Stereotype granted a woman her one wish


HIV is now a chronic disease rather than a cause of death. Those with the condition should not be denied a chance to be parents

Wednesday March 18 2020

Regina* was 27 and expecting her second baby when we met. She was eight weeks along and everything seemed peachy.

Her medical history went well until we started talking about other pre-existing medical conditions. She was hesitant at first, then bluntly stated that she was HIV-positive and had been taking anti-retroviral drugs for five years.

She seemed relieved to have gotten that out of the way, but knowing that I was going to be seeing her for a long time, I did not delve into too many details immediately. We would take one step at a time.

We went through her drug regimen to ensure everything she took was safe, followed by physical examination – she was fit as a fiddle. Having been around doctors for long, she understood the relevance of most of the tests ordered and the need for compliance with her medication, pregnancy supplements, diet and regular follow-up.

Subsequently, Regina blossomed in pregnancy and glowed within and without. By the third trimester I had met her adorable five-year-old, but never her husband.

Whenever he came up in discussion, she smiled and said that he was an African man who did not believe in attending to women’s affairs. However, I did learn that he was HIV-negative.

At 38 weeks of gestation, Regina had a Caesarian delivery and was blessed with a healthy baby girl. She opted to breastfeed her exclusively for six months. The little one was put on anti-retroviral medication to prevent mother-to-child transmission of HIV. They both went home in stable condition.

Ten days later, Regina had a brief and unremarkable review. She needed to get back home with the baby before it started raining.

At her next visit, six weeks after delivery, I finally met the mysterious husband. He said hello and opted to wait in the reception with the baby. Regina was all smiles.


She finally opened up about how she was diagnosed with HIV at the birth of her first baby. What followed were terribly dark days that shredded her marriage and almost took her son.

She hit rock-bottom, both mentally and physically, with long hospital admissions for various illnesses. It took months of treatment, psychotherapy and counselling to get her back on her feet. Through all this, her mother was her strongest ally.

During the dark days, her husband repeatedly tested negative for HIV and this was used against her by relatives, serving to widen the rift in their marriage.

Being young and naïve, she did not have the spine to fight for her marriage. However, when she had given up all hope of reclaiming any semblance of family life, her husband showed up on her mother’s doorstep to take his wife and son home.

They decided to stick together despite being a discordant couple. Regina faithfully attended her comprehensive care clinic and worked hard to maintain her body in peak condition. She ate well, exercised, took her medication, religiously monitored her CD4 counts and her viral loads and kept a positive spirit.

What she never spoke about at her clinics, was her desire to have another baby. She had been robbed of an important period in her son’s life (when he was an infant fully dependent on his mother yet she was not available).

She had a gnawing need to walk that path fully with another baby and this desire grew year by year. However, being a discordant couple who used condoms for protection, she was scared of asking her caregivers how to go about safely conceiving.


Her husband could see how this was tearing her apart even though she wouldn’t talk about it. To help his wife, he fell back on the African man stereotype. He refused to use condoms with her and did not want to be questioned about it.

When she conceived, he resumed condom use without prompting. After the birth of their daughter, he confessed that he would rather get HIV than see her unhappy.

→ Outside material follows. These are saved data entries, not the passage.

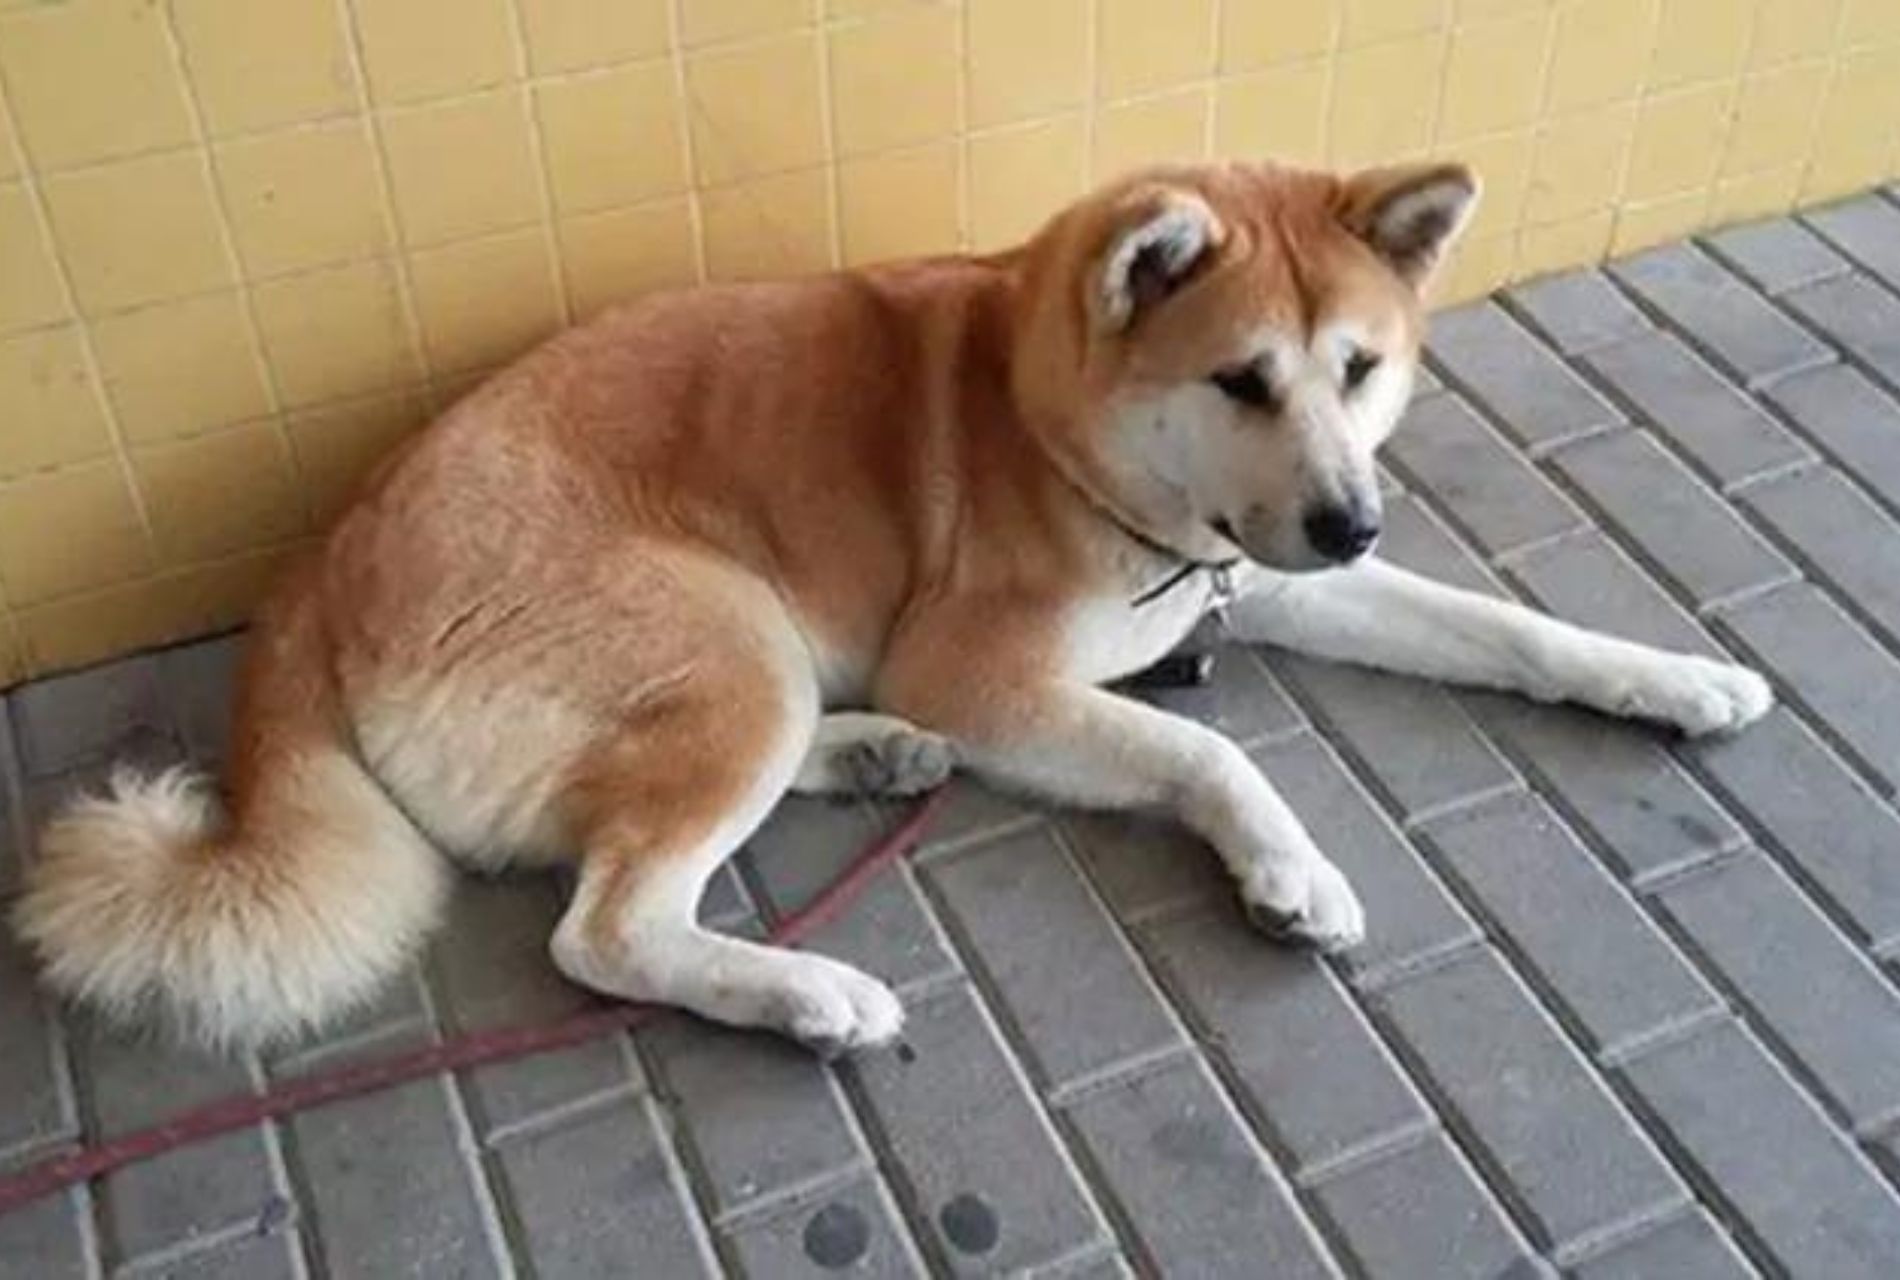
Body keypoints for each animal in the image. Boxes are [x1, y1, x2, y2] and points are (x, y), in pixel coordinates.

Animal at [14, 162, 1770, 1055]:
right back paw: (808, 994)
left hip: (743, 666)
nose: (1352, 522)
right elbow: (1209, 756)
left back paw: (874, 759)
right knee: (610, 926)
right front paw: (1290, 870)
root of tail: (319, 562)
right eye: (1240, 380)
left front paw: (1672, 679)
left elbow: (1514, 630)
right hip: (728, 637)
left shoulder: (1255, 584)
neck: (1064, 438)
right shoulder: (985, 671)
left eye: (1359, 369)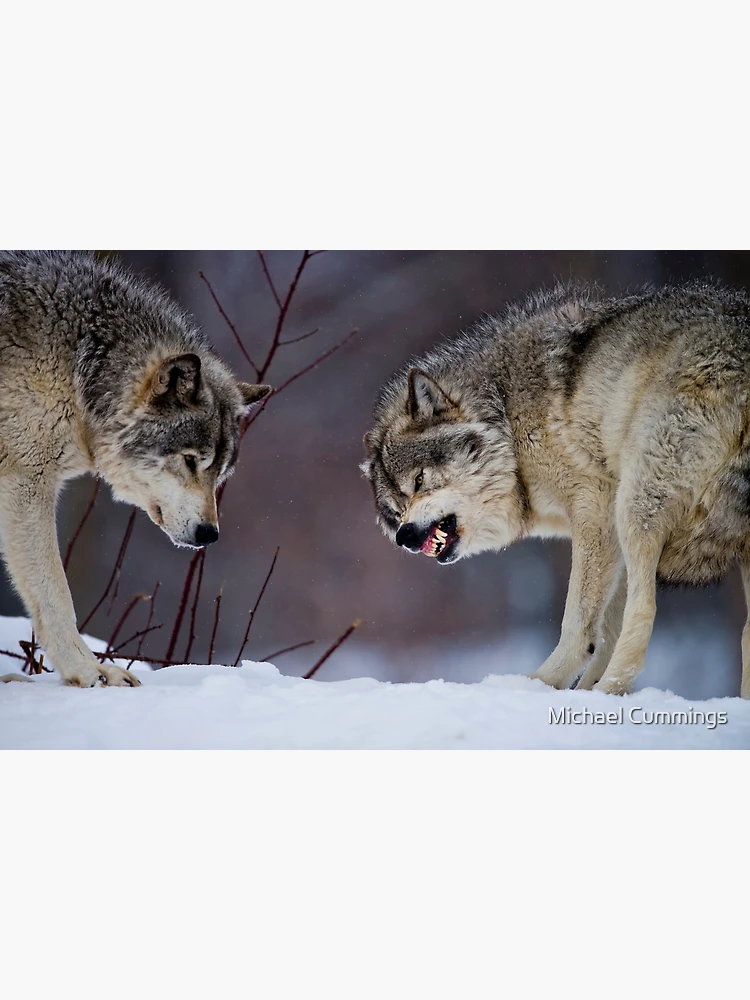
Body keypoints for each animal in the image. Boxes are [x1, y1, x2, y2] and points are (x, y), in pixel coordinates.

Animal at [0, 251, 270, 687]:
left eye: (221, 473)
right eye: (191, 461)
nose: (209, 535)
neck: (78, 363)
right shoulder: (27, 481)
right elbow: (55, 592)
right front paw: (88, 672)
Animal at [362, 281, 750, 698]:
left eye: (419, 481)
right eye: (396, 509)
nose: (404, 536)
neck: (506, 415)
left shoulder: (597, 507)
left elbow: (580, 622)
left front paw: (540, 686)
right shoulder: (608, 537)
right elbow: (605, 630)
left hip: (635, 508)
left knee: (645, 609)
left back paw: (606, 692)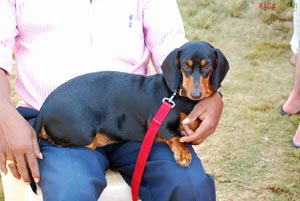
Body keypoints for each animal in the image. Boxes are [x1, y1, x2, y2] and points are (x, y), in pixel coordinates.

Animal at [30, 40, 229, 192]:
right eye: (185, 67)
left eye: (207, 66)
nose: (196, 94)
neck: (179, 96)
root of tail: (44, 108)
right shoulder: (162, 124)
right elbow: (176, 136)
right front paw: (183, 154)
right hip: (83, 134)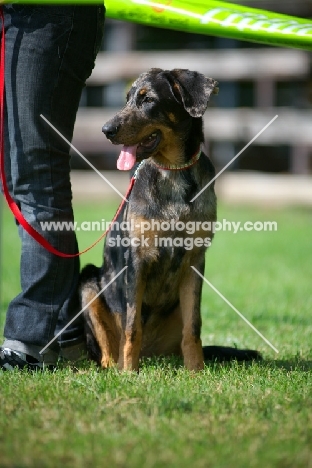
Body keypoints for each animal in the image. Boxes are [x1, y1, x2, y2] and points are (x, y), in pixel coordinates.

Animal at [80, 67, 260, 372]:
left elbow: (193, 327)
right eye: (127, 99)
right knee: (108, 349)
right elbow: (132, 326)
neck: (173, 171)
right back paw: (116, 366)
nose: (106, 130)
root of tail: (153, 355)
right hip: (89, 283)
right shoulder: (137, 259)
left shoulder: (195, 261)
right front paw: (129, 373)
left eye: (148, 100)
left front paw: (196, 372)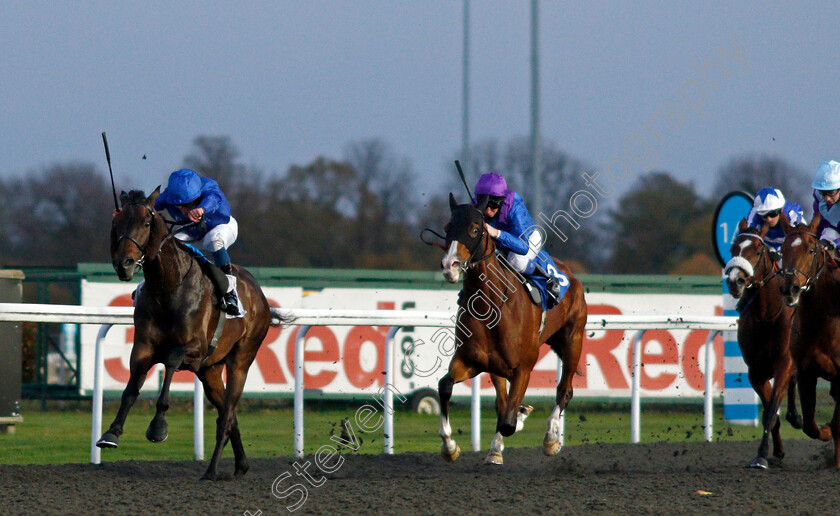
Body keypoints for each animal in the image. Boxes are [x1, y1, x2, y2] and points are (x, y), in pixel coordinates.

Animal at [98, 188, 270, 480]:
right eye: (116, 223)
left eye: (146, 223)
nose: (124, 263)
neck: (167, 286)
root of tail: (259, 294)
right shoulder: (143, 348)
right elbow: (131, 389)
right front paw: (111, 433)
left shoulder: (193, 349)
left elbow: (169, 363)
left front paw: (158, 427)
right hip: (210, 370)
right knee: (228, 413)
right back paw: (240, 465)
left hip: (241, 359)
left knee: (227, 415)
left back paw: (211, 470)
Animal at [436, 192, 588, 464]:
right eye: (447, 228)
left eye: (475, 229)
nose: (449, 266)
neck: (491, 306)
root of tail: (571, 275)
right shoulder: (471, 360)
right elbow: (445, 386)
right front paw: (450, 446)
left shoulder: (523, 367)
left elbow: (508, 422)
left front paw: (522, 418)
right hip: (497, 366)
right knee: (502, 400)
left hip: (573, 339)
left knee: (564, 391)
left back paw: (550, 439)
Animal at [720, 218, 800, 468]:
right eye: (733, 249)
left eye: (757, 251)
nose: (735, 282)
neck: (766, 316)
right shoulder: (756, 371)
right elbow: (769, 414)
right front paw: (773, 452)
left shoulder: (783, 363)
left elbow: (771, 409)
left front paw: (762, 454)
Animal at [776, 213, 840, 468]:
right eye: (782, 249)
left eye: (812, 250)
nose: (790, 289)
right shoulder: (805, 372)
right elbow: (810, 426)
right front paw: (826, 430)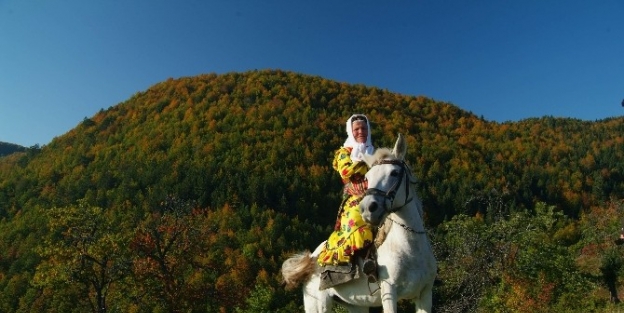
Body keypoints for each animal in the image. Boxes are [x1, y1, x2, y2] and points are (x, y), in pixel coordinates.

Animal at [280, 134, 436, 312]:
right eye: (367, 177)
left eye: (394, 173)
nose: (368, 208)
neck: (410, 250)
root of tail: (311, 260)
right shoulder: (389, 293)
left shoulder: (425, 294)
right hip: (317, 305)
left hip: (355, 305)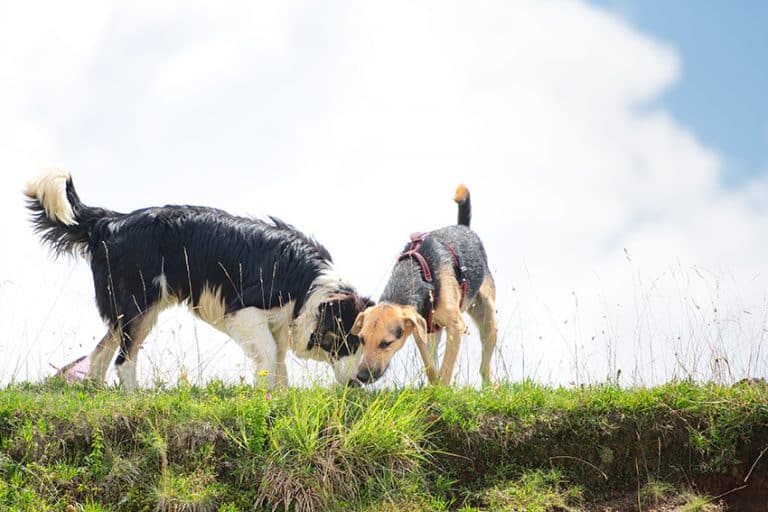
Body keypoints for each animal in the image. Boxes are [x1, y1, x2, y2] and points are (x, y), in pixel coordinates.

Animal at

He had taken time to complete his tests and was happy to report that his tests showed he was still HIV-negative. This explained why Regina was a bit flustered at her first visit. She thought she would be reprimanded for getting pregnant by exposing her partner to the risk of contracting HIV.

Their incredible story left me amazed. I couldn’t fathom what deep love would drive a man to take the risk of getting a lifelong disease to grant his wife her one wish. But it also exposed a huge gap in knowledge among this special category of patients, the discordant couples.

How often do we discuss safe conception options?

For discordant couples, the best option offered is use of intra-uterine insemination.

Where the man is the one who is HIV-negative, his sperm is collected and used, leaving him unexposed. In the event the man is the one who is HIV-positive, then sperm from a HIV-negative donor is recommended.

In the event that intra-uterine insemination is not acceptable, accessible or affordable, then the couple is fully counselled on the prevailing risk of possible infection before the following options are provided.

In the case where the HIV-positive partner is fully compliant with treatment and their viral load is undetected, they may have unprotected intercourse limited to three days in the cycle when ovulation is anticipated.

For those where the viral load is elevated despite being on treatment, the partner must concurrently take pre-exposure prophylaxis medication for the duration of unprotected sex and still limit exposure to three days in the cycle.

Research has turned HIV into a chronic disease rather than a cause of death as it was a few years ago. This means that we must appreciate that those with the disease have a life to live, including wanting to be parents. They must not be denied this chance!